* _EXERCISE OBJECTIVE_: Lines below starting with the line with "right elbow: (551, 210, 5)" and going on through the line with "right knee: (597, 400, -22)" must be output exactly; the rest of the records must be left out.

* _AVAILABLE DATA_:
= = =
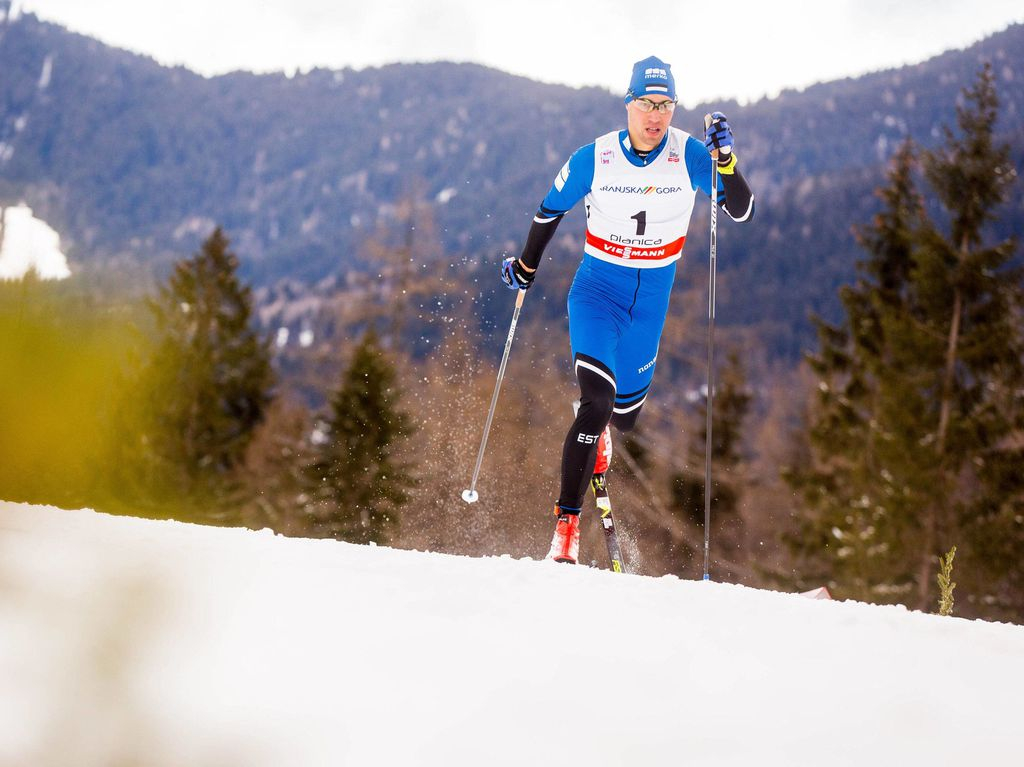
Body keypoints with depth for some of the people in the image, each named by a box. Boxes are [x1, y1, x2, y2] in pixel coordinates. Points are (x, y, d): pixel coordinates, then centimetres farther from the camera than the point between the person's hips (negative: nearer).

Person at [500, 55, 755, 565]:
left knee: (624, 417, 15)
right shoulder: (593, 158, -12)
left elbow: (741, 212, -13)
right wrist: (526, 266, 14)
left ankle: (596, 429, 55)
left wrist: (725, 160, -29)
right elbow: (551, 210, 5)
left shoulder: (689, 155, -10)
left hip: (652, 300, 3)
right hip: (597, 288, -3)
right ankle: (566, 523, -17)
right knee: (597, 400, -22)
= = =
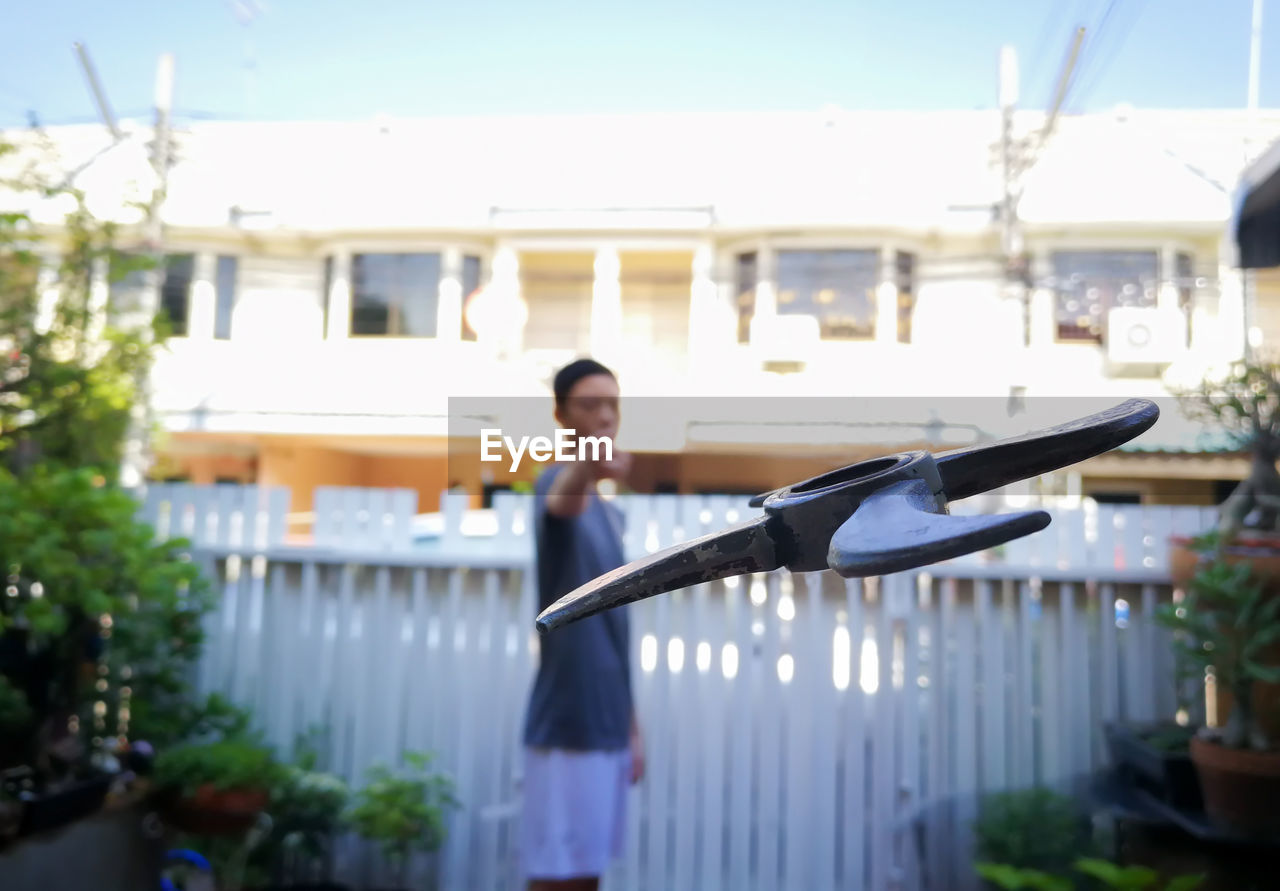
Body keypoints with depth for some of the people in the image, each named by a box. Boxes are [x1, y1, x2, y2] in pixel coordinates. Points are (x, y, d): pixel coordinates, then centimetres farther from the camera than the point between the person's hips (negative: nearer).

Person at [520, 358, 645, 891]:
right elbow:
= = =
* _COMPLETED TASK_:
right elbow: (551, 210, 5)
left shoulder: (689, 155, -10)
left hip: (652, 300, 3)
right hip: (597, 288, -3)
right ankle: (566, 523, -17)
right knee: (597, 400, -22)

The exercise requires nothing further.